Minor blaxploitation melodrama Brother on the Run doesn’t come anywhere close to fulfilling the promise of its fantastic title, and the reasons why begin with the premise. After an attempted robbery goes awry, leaving a shopkeeper dead, small-time crooks Billy (Kyle Johnson) and Frank (Gary Rist) become the targets of a police dragnet. For story reasons, it’s important to note that Billy is black. In scenes intercut with the robbery storyline, Brother on the Run sets up that college professor Grant (Terry Carter), who is also black, lives next door to a hooker named Maud (Gwenn Mitchell), with whom he’s casually acquainted. Maud is Billy’s older sister, so the fugitives try hiding at her place until the police come knocking. Grant gets hip to what’s going on, so he meets the crooks and becomes sympathetic to their plight. Then, once the manhunt resumes, Grant promises Maud that he’ll try to find Billy before the cops. All of this raises questions. Since Billy is guilty of at least being an accomplice, why does Grant get involved?

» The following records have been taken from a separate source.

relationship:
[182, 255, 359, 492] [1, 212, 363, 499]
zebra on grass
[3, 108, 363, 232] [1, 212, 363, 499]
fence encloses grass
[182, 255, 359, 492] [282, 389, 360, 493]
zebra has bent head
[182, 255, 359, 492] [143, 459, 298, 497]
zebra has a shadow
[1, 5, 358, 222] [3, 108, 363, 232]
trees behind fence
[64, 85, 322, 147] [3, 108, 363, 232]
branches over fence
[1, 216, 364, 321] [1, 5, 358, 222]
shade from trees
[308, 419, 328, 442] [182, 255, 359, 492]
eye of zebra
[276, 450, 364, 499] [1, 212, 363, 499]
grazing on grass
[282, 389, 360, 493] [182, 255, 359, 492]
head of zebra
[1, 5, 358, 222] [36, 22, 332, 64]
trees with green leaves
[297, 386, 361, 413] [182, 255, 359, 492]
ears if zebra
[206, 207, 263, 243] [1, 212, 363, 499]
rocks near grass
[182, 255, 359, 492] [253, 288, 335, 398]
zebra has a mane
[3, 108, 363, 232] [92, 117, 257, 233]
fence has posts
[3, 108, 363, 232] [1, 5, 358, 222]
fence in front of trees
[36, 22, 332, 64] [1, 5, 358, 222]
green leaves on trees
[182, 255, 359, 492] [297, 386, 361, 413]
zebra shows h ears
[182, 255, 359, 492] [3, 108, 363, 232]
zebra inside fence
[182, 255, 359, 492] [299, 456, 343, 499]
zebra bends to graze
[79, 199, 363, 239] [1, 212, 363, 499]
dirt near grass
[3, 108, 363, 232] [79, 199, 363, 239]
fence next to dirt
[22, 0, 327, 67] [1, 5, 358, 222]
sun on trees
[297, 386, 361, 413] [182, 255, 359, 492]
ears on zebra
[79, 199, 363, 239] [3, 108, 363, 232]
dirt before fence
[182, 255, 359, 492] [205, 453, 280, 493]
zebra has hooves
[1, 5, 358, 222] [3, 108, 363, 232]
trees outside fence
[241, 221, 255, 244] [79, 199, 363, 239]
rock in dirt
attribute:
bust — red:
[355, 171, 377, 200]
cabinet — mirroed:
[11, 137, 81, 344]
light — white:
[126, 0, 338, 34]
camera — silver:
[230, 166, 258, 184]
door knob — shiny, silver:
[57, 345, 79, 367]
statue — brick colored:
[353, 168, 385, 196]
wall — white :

Since Billy makes it clear at Maud’s place that he’s against surrendering to the cops, what is Grant’s plan once he tracks Billy down? And why does Grant stop in the middle of his search for Billy to service a horny white lady?
One assumes the filmmakers neither thought these questions through nor expected theatergoers to do so—more likely, the goal was to generate cheap thrills by exploiting the provocative notion that any black suspect running from white cops has a target on his back. Several passable blaxploitation flicks arose from that same notion, so the failure of Brother on the Run to generate excitement seems attributable to behind-the-camera carelessness as well as shortfalls in production resources. Cowritten and codirected by veteran TV guys Edward J. Lasko and Herbert L. Strock, the movie feels choppy, rushed, and under-budgeted; characterizations are laughably thin, the storyline is riddled with dopey coincidences, and the movie’s attempts at sociopolitical messaging are pathetic. (If only the filmmakers had leaned into bizarro moments such as the bit during which Maud provides gentle BDSM fun for a cross-dressing client.)
Offering marginal interest is the presence of actors better known for work they later did on the small screen. Playing the lead is Terry Carter, subsequently a regular on the original Battlestar Galactica series, and playing the main cop is James B. Sikking, who eventually found minor fame on Hill Street Blues. Even with a handful of watchable elements, however, Brother on the Run adds little to the blaxploitation experience.